Translate this sentence from the forum thread into Spanish: "Google has some trouble with old pages in the index, but that doesn't account for this anomaly."

| Page extract |
━━━━━━━━━━━━━━━━

| 12:58 am on Aug 18, 2005 (gmt 0)|
(Bump) Am I the only one?
| 1:18 am on Aug 18, 2005 (gmt 0)|
I think my largest site has an inflated count of around 3X the actual number of pages indexed. However, no site under 100 pages seems to have an inaccurate count, as far as I can tell.
Google has some trouble with old pages in the index, but that doesn't account for this anomaly.
| 7:48 am on Aug 18, 2005 (gmt 0)|
The site: command counts all URLs associated with the site, which is not the same as all pages of that site, or all indexed URLs. Some examples of URLs which are counted in the site: command:
- URLs temporarily deleted with the URL removal tool
- URLs from other sites doing a 302 hijack of your site (should be fixed by now)
- Obsolete URLs which have still links to them from other sites and which Google visits now and then just to see of they are active
- Links to your site with typos in it i.e. www.yourdomain.com/fiel.html instead of www.yourdomain.com/file.html. At one time I had many copies of my sitemap in the SERPs because I used the sitemap as my 404 page. Except for the original sitemap they now all went supplemental, but Google still counts them.
- URLs that have been marked with "noindex,follow".
Google keeps track of many more URLs of your site, but I don't know if these are counted in the site: result. For example, if you have a 301 redirect from domain.com to www.domain.com, then Google must know that domain.com/file.html exists, but is equivalent to www.domain.com/file.html. So there has to be some database record or field somewhere with information about domain.com/file.html, but I don't know if this one inflates the number in the site: command.
| 1:40 am on Aug 19, 2005 (gmt 0)|
Most inflated sites that I have seen, have been serving both www and non-www but without a redirect. This is duplicate content.
Add a 301 redirect to fix that problem.
| 1:48 am on Aug 19, 2005 (gmt 0)|
The 301 redirect would be the logical thing to get things back in line... However, what happens when Google has grabbed things and has never updated since 2004? If they dont revisit - this means they will never get the 301. Therefore, the stuff stays in the index.
| 6:05 am on Aug 19, 2005 (gmt 0)|
Including also: stuff crawled by the Mozilla Googlebot only. Can verify this on one of my domains.
| 4:58 pm on Aug 21, 2005 (gmt 0)|
My client site also effect from that. It is shown only url filename, no title, description like previous time. When It will recover?
| 7:19 am on Aug 22, 2005 (gmt 0)|
site: is fine for me, but link: is screwed up completely

━━━━━━━━━━━━━━━━

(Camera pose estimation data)

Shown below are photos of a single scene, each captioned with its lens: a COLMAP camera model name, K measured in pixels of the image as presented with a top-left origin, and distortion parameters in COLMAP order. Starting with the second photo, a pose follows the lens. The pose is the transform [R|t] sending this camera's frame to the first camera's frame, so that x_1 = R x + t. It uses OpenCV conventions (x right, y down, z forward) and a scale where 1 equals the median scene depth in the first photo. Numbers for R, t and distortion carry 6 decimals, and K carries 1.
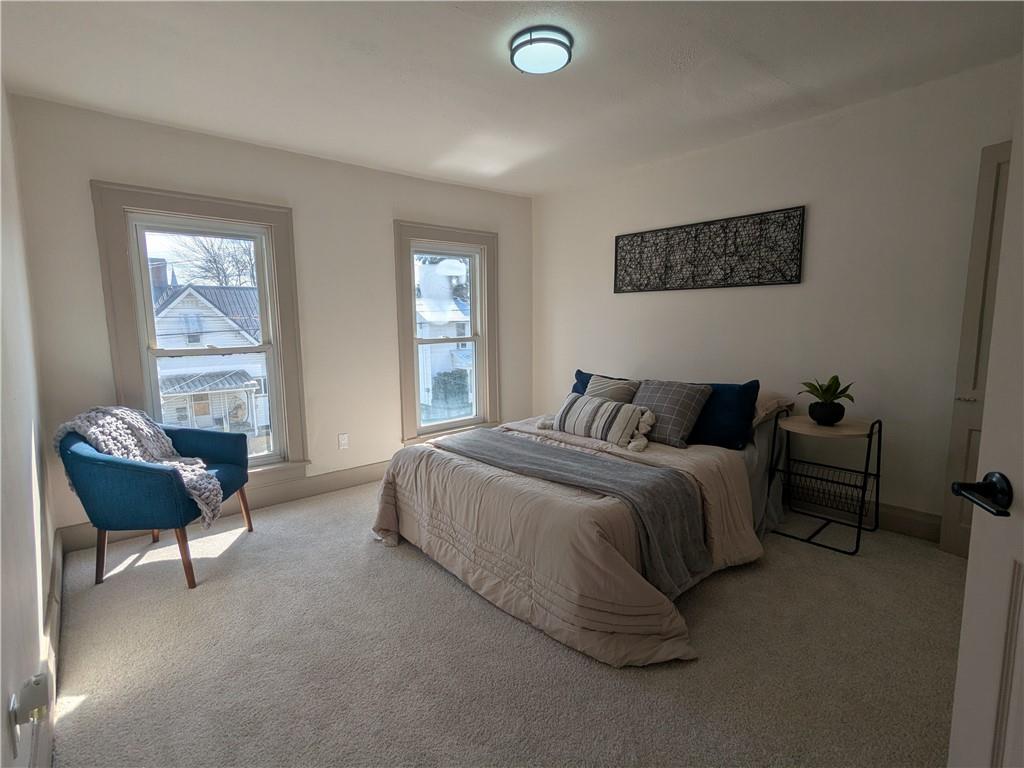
lens RADIAL K [[486.4, 0, 514.3], [0, 486.4, 381.4], [0, 0, 1]] dist [-0.001615, -0.000085]
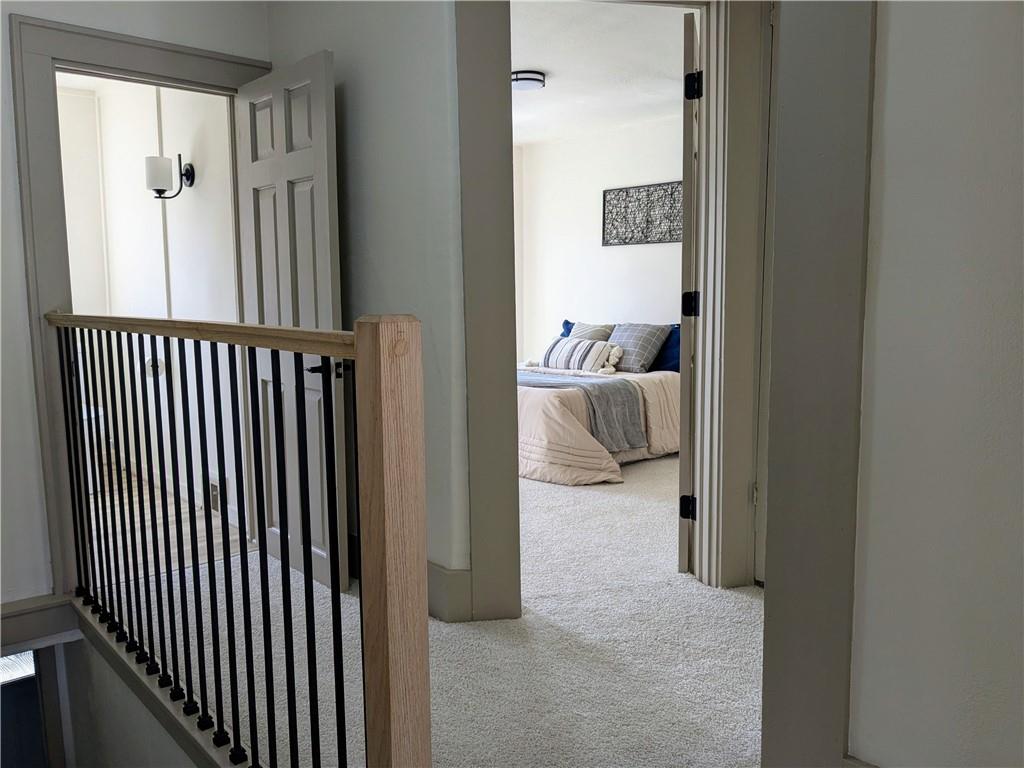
lens RADIAL K [[810.6, 0, 512.0], [0, 810.6, 384.0], [0, 0, 1]] dist [0.062009, -0.103525]
pose [[0.999916, -0.002362, 0.012779, -0.007990], [0.002406, 0.999991, -0.003460, 0.146799], [-0.012771, 0.003490, 0.999912, -0.908033]]
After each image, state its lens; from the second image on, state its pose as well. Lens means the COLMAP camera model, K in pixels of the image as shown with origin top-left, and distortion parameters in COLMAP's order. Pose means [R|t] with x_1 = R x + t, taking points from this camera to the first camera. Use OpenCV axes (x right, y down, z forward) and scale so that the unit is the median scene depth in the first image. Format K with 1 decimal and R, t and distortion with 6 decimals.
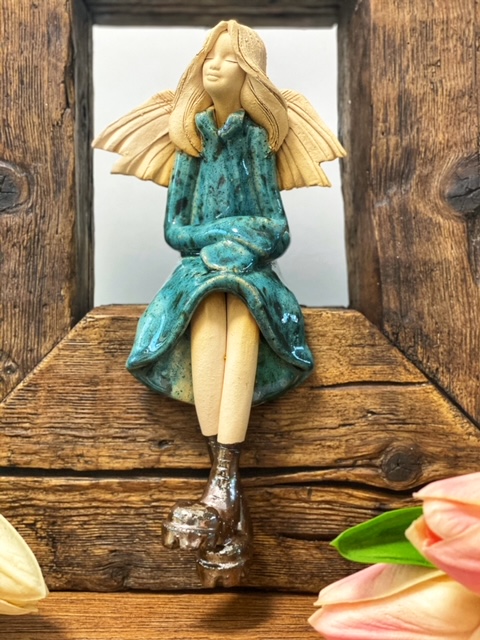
lens RADIAL K [[975.7, 0, 244.6], [0, 975.7, 326.7], [0, 0, 1]] dist [0.043521, 0.000000]
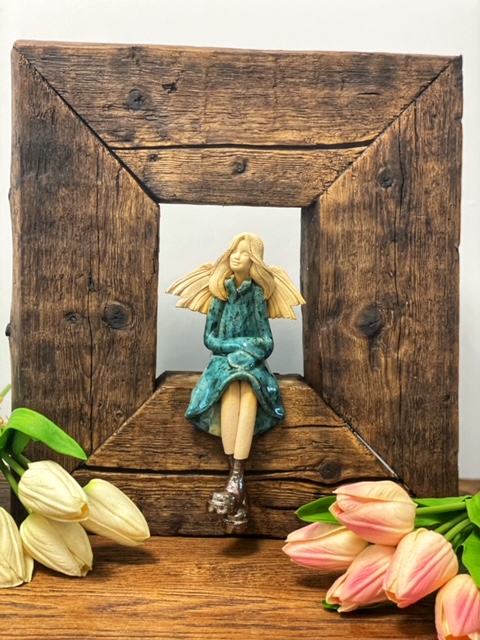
lens RADIAL K [[975.7, 0, 241.6], [0, 975.7, 318.1], [0, 0, 1]] dist [0.043521, 0.000000]
pose [[0.998400, 0.024065, 0.051169, -0.109313], [-0.025582, 0.999246, 0.029191, -0.196821], [-0.050428, -0.030453, 0.998263, -0.833916]]
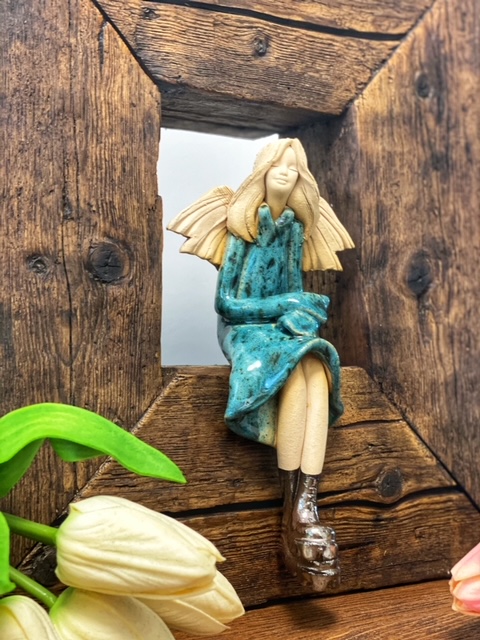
lens RADIAL K [[975.7, 0, 244.7], [0, 975.7, 323.1], [0, 0, 1]] dist [0.043521, 0.000000]
pose [[0.841876, 0.005613, 0.539641, -0.713753], [0.031066, 0.997784, -0.058843, -0.002316], [-0.538775, 0.066303, 0.839836, -0.009749]]
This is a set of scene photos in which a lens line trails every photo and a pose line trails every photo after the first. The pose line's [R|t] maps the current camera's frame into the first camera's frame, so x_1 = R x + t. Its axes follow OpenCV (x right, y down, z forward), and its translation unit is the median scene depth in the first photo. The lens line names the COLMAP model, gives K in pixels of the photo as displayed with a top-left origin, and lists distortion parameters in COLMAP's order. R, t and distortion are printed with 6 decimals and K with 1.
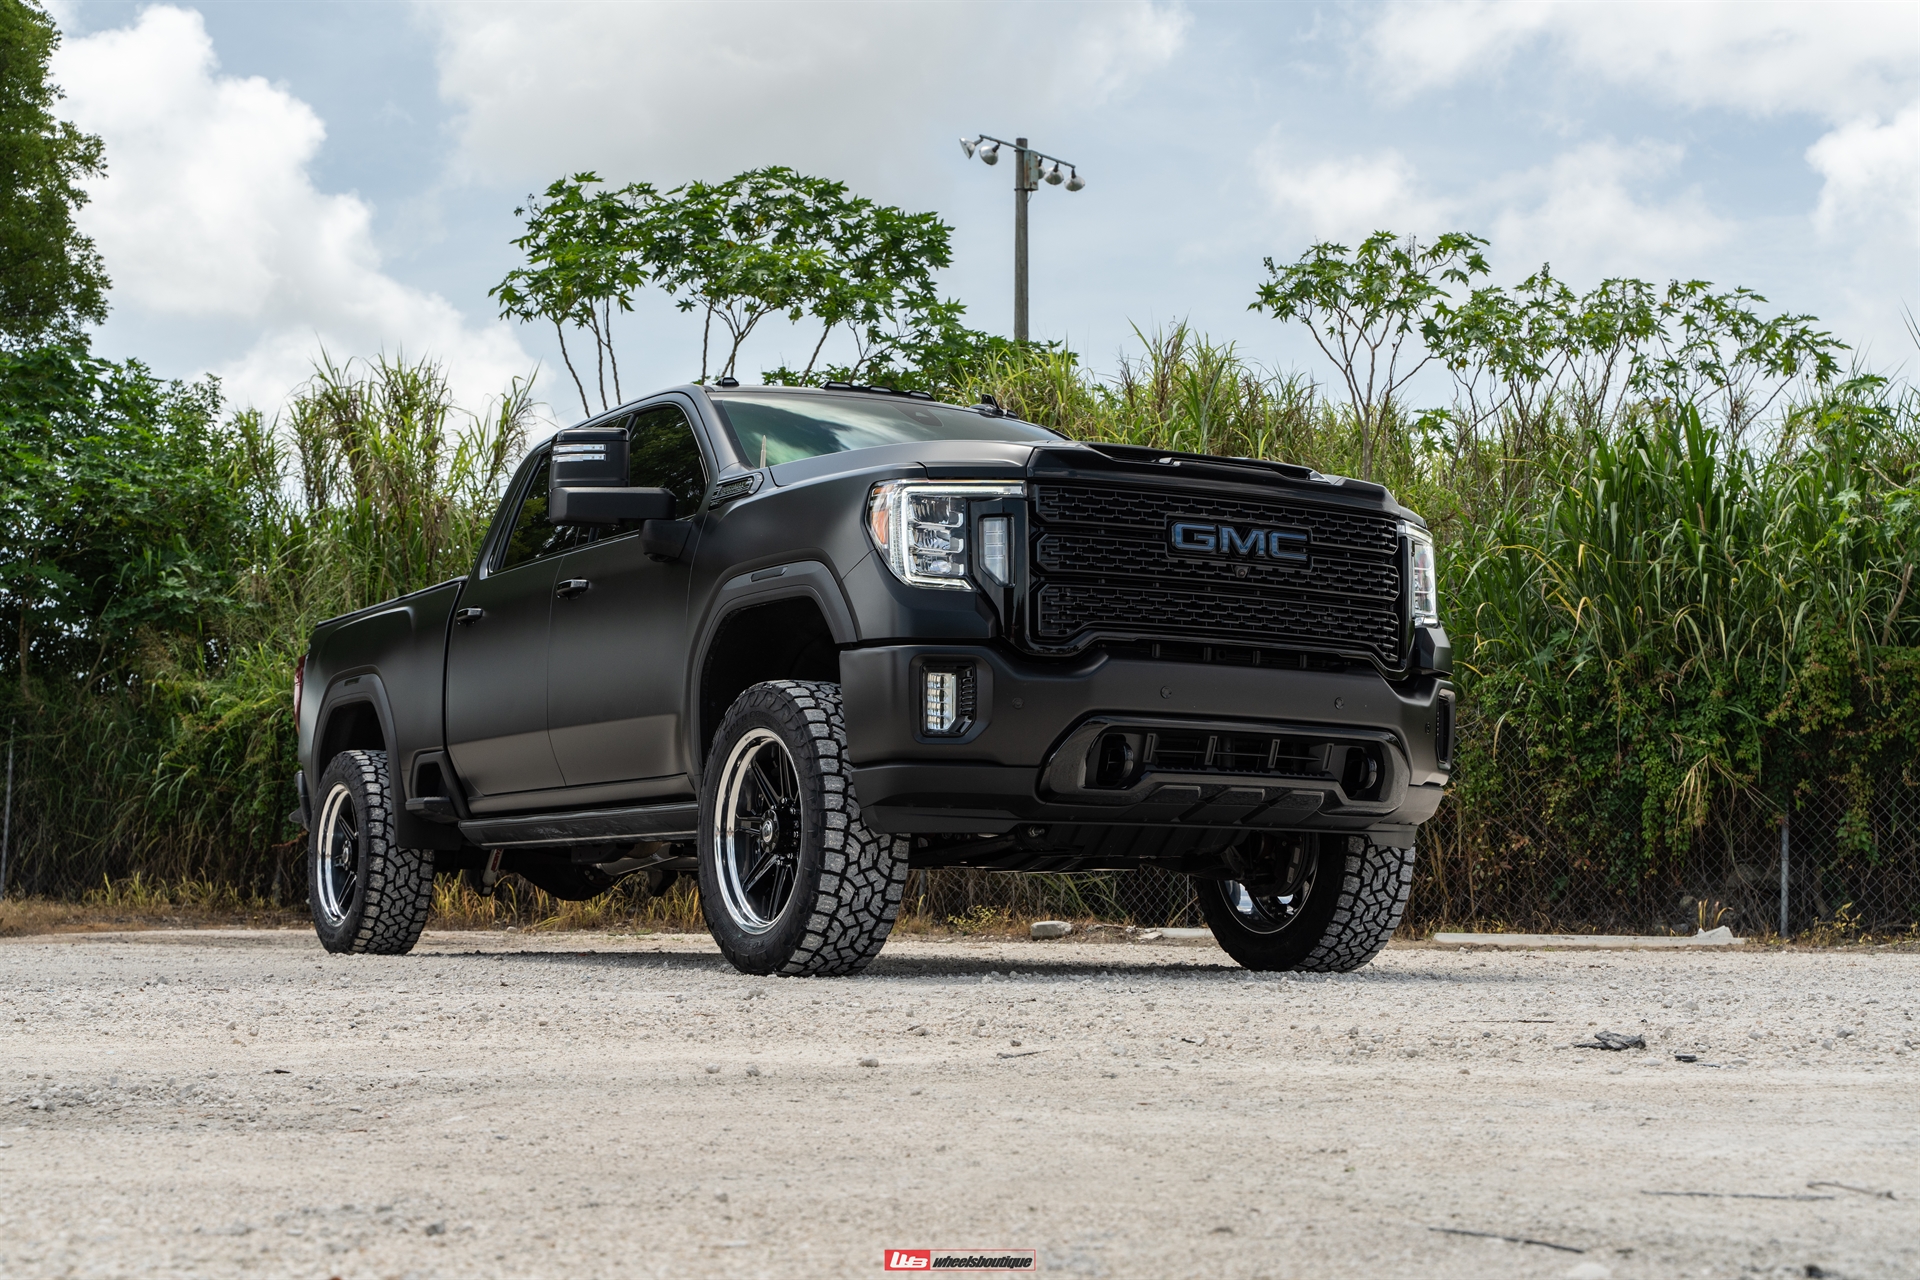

━━━━━━━━━━━━━━━━

| Task result |
Google tiene algunos problemas con las páginas antiguas del índice, pero eso no explica esta anomalía.